(Instruction)
All the data should be transcribed exactly, with every line kept.

(Records for processing)
[Start of section]
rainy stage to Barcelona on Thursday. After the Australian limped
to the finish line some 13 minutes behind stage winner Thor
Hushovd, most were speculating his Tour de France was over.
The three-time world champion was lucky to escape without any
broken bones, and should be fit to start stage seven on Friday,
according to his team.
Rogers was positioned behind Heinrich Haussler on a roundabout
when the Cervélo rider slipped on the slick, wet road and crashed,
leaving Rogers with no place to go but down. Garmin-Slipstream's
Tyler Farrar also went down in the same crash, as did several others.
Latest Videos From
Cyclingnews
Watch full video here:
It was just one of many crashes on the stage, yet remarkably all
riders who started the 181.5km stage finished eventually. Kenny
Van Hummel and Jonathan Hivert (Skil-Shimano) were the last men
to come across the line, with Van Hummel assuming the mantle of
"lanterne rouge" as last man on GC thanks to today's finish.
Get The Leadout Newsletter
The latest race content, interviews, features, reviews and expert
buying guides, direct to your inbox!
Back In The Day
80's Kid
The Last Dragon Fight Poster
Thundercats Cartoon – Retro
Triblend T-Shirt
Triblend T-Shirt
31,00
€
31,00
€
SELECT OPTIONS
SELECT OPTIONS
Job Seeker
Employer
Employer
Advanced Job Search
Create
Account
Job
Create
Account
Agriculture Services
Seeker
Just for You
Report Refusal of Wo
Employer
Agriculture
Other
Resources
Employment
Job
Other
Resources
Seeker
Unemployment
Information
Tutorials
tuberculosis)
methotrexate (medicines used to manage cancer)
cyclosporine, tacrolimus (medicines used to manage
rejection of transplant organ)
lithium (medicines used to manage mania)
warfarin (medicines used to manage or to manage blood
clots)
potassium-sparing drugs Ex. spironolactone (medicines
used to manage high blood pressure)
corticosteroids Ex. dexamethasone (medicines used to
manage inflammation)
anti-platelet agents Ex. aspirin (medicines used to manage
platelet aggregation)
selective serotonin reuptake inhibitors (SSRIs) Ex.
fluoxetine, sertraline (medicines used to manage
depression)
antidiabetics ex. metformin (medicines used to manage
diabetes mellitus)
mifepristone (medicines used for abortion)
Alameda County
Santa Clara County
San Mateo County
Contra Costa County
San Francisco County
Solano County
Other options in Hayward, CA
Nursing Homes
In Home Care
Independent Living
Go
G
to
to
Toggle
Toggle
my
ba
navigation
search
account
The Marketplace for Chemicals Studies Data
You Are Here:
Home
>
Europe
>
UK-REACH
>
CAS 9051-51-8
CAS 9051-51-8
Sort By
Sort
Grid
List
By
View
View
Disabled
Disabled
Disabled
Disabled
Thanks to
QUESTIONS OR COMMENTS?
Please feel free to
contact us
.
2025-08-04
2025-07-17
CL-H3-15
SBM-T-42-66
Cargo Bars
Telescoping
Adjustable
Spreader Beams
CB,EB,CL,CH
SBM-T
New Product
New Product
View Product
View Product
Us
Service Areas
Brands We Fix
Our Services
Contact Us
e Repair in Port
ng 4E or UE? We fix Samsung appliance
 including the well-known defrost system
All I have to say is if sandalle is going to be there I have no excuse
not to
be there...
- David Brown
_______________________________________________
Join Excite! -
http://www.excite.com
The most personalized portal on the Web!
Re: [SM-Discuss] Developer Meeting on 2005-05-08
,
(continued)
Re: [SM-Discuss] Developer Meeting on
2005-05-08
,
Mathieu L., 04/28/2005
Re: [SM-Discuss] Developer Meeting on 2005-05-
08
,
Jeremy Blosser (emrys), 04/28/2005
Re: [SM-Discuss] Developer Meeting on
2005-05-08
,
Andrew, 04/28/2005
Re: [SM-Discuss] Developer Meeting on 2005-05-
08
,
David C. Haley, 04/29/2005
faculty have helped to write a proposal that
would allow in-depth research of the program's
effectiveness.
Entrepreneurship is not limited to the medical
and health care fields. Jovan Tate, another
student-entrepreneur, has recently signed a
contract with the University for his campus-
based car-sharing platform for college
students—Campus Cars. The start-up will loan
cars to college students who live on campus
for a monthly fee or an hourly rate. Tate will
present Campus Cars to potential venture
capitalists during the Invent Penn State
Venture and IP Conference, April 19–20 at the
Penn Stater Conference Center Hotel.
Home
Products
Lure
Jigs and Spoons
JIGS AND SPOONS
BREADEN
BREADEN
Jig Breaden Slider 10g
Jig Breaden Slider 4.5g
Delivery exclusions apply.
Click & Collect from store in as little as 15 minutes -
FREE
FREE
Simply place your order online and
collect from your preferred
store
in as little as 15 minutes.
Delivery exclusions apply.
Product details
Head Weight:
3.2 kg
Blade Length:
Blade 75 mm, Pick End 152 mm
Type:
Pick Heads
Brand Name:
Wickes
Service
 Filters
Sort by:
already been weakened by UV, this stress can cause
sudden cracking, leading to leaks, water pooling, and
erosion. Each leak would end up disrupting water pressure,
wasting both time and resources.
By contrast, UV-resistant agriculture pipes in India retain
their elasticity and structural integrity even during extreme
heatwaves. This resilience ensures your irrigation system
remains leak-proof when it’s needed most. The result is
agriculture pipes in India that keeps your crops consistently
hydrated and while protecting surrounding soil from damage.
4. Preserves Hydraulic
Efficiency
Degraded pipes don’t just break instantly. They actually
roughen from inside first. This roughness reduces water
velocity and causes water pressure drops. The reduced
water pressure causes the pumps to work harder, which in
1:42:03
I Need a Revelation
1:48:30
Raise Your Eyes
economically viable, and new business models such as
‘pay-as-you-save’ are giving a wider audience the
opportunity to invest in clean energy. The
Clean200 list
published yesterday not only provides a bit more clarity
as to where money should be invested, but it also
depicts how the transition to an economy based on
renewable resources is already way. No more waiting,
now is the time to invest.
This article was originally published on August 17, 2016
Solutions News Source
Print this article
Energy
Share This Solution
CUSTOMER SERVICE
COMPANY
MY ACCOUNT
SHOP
[End of section]
(Solution)
rainy stage to Barcelona on Thursday. After the Australian limped
to the finish line some 13 minutes behind stage winner Thor
Hushovd, most were speculating his Tour de France was over.
The three-time world champion was lucky to escape without any
broken bones, and should be fit to start stage seven on Friday,
according to his team.
Rogers was positioned behind Heinrich Haussler on a roundabout
when the Cervélo rider slipped on the slick, wet road and crashed,
leaving Rogers with no place to go but down. Garmin-Slipstream's
Tyler Farrar also went down in the same crash, as did several others.
Latest Videos From
Cyclingnews
Watch full video here:
It was just one of many crashes on the stage, yet remarkably all
riders who started the 181.5km stage finished eventually. Kenny
Van Hummel and Jonathan Hivert (Skil-Shimano) were the last men
to come across the line, with Van Hummel assuming the mantle of
"lanterne rouge" as last man on GC thanks to today's finish.
Get The Leadout Newsletter
The latest race content, interviews, features, reviews and expert
buying guides, direct to your inbox!
Back In The Day
80's Kid
The Last Dragon Fight Poster
Thundercats Cartoon – Retro
Triblend T-Shirt
Triblend T-Shirt
31,00
€
31,00
€
SELECT OPTIONS
SELECT OPTIONS
Job Seeker
Employer
Employer
Advanced Job Search
Create
Account
Job
Create
Account
Agriculture Services
Seeker
Just for You
Report Refusal of Wo
Employer
Agriculture
Other
Resources
Employment
Job
Other
Resources
Seeker
Unemployment
Information
Tutorials
tuberculosis)
methotrexate (medicines used to manage cancer)
cyclosporine, tacrolimus (medicines used to manage
rejection of transplant organ)
lithium (medicines used to manage mania)
warfarin (medicines used to manage or to manage blood
clots)
potassium-sparing drugs Ex. spironolactone (medicines
used to manage high blood pressure)
corticosteroids Ex. dexamethasone (medicines used to
manage inflammation)
anti-platelet agents Ex. aspirin (medicines used to manage
platelet aggregation)
selective serotonin reuptake inhibitors (SSRIs) Ex.
fluoxetine, sertraline (medicines used to manage
depression)
antidiabetics ex. metformin (medicines used to manage
diabetes mellitus)
mifepristone (medicines used for abortion)
Alameda County
Santa Clara County
San Mateo County
Contra Costa County
San Francisco County
Solano County
Other options in Hayward, CA
Nursing Homes
In Home Care
Independent Living
Go
G
to
to
Toggle
Toggle
my
ba
navigation
search
account
The Marketplace for Chemicals Studies Data
You Are Here:
Home
>
Europe
>
UK-REACH
>
CAS 9051-51-8
CAS 9051-51-8
Sort By
Sort
Grid
List
By
View
View
Disabled
Disabled
Disabled
Disabled
Thanks to
QUESTIONS OR COMMENTS?
Please feel free to
contact us
.
2025-08-04
2025-07-17
CL-H3-15
SBM-T-42-66
Cargo Bars
Telescoping
Adjustable
Spreader Beams
CB,EB,CL,CH
SBM-T
New Product
New Product
View Product
View Product
Us
Service Areas
Brands We Fix
Our Services
Contact Us
e Repair in Port
ng 4E or UE? We fix Samsung appliance
 including the well-known defrost system
All I have to say is if sandalle is going to be there I have no excuse
not to
be there...
- David Brown
_______________________________________________
Join Excite! -
http://www.excite.com
The most personalized portal on the Web!
Re: [SM-Discuss] Developer Meeting on 2005-05-08
,
(continued)
Re: [SM-Discuss] Developer Meeting on
2005-05-08
,
Mathieu L., 04/28/2005
Re: [SM-Discuss] Developer Meeting on 2005-05-
08
,
Jeremy Blosser (emrys), 04/28/2005
Re: [SM-Discuss] Developer Meeting on
2005-05-08
,
Andrew, 04/28/2005
Re: [SM-Discuss] Developer Meeting on 2005-05-
08
,
David C. Haley, 04/29/2005
faculty have helped to write a proposal that
would allow in-depth research of the program's
effectiveness.
Entrepreneurship is not limited to the medical
and health care fields. Jovan Tate, another
student-entrepreneur, has recently signed a
contract with the University for his campus-
based car-sharing platform for college
students—Campus Cars. The start-up will loan
cars to college students who live on campus
for a monthly fee or an hourly rate. Tate will
present Campus Cars to potential venture
capitalists during the Invent Penn State
Venture and IP Conference, April 19–20 at the
Penn Stater Conference Center Hotel.
Home
Products
Lure
Jigs and Spoons
JIGS AND SPOONS
BREADEN
BREADEN
Jig Breaden Slider 10g
Jig Breaden Slider 4.5g
Delivery exclusions apply.
Click & Collect from store in as little as 15 minutes -
FREE
FREE
Simply place your order online and
collect from your preferred
store
in as little as 15 minutes.
Delivery exclusions apply.
Product details
Head Weight:
3.2 kg
Blade Length:
Blade 75 mm, Pick End 152 mm
Type:
Pick Heads
Brand Name:
Wickes
Service
 Filters
Sort by:
already been weakened by UV, this stress can cause
sudden cracking, leading to leaks, water pooling, and
erosion. Each leak would end up disrupting water pressure,
wasting both time and resources.
By contrast, UV-resistant agriculture pipes in India retain
their elasticity and structural integrity even during extreme
heatwaves. This resilience ensures your irrigation system
remains leak-proof when it’s needed most. The result is
agriculture pipes in India that keeps your crops consistently
hydrated and while protecting surrounding soil from damage.
4. Preserves Hydraulic
Efficiency
Degraded pipes don’t just break instantly. They actually
roughen from inside first. This roughness reduces water
velocity and causes water pressure drops. The reduced
water pressure causes the pumps to work harder, which in
1:42:03
I Need a Revelation
1:48:30
Raise Your Eyes
economically viable, and new business models such as
‘pay-as-you-save’ are giving a wider audience the
opportunity to invest in clean energy. The
Clean200 list
published yesterday not only provides a bit more clarity
as to where money should be invested, but it also
depicts how the transition to an economy based on
renewable resources is already way. No more waiting,
now is the time to invest.
This article was originally published on August 17, 2016
Solutions News Source
Print this article
Energy
Share This Solution
CUSTOMER SERVICE
COMPANY
MY ACCOUNT
SHOP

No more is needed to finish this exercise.